A persistência das incertezas políticas afetou também o mercado de renda fixa. O contrato de juros DI para janeiro de 2021 subiu a 10,140%, contra 9,990% no ajuste anterior, maior alta desde 22 de maio. "A sensação é que o mercado está complacente com os riscos e quando se depara com uma notícia como essa entende que está tudo mais complicado do que parece", afirma Luiz Eduardo Portella, sócio-gestor da Modal Asset Management. Segundo ele, o que mais assusta é perceber a dificuldade do governo de obter apoio dentro da própria base mesmo para a reforma trabalhista, que parecia já acertada internamente. "Ainda há espaço para o mercado piorar."

"Essa derrota não deve alterar o racional do Banco Central, mas no mínimo torna menos provável a manutenção do ritmo de redução da Selic", diz Rogério Braga, sócio e diretor de renda fixa e multimercados da gestora Quantitas. Ele se refere às chances de o Copom voltar a diminuir a taxa Selic em um ponto percentual no próximo encontro, em julho.

Segundo analistas, no contexto atual, o câmbio parece mais vulnerável que as taxas de juros. Os profissionais lembram que o Banco Central (BC) pode intensificar as atuações e voltar a fazer ofertas líquidas de swap cambial, mas a redução dos fluxos no segmento primário e o exterior mais arisco agem no sentido de manter a moeda americana em alta.

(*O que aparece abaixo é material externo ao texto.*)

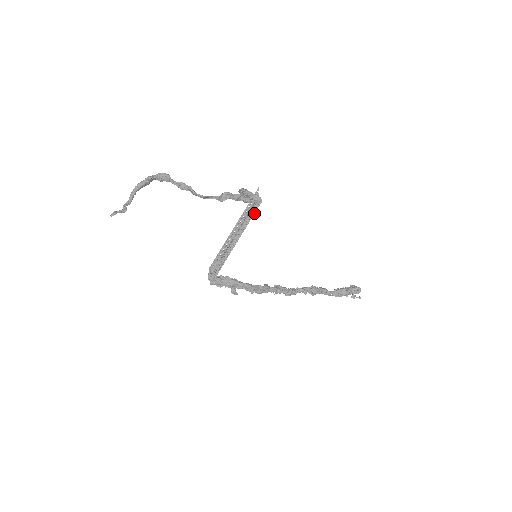
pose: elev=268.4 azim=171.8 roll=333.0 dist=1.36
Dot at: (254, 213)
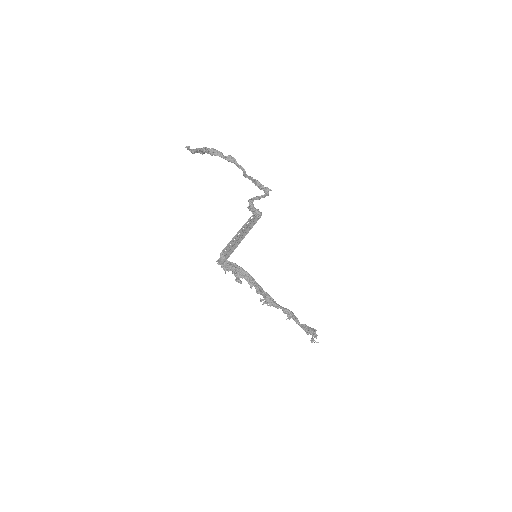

A consultoria política Eurasia afirma que a derrota do governo na CAS não afeta significativamente as probabilidades da aprovação da medida no plenário da Casa no início de julho ou no final de junho. Entretanto, a consultoria diz que as perspectivas para a reforma da Previdência se tornaram mais sombrias.

 

 

Valor econômico, v. 17, n. 4280, 21/06/2017. Finanças, p. C2.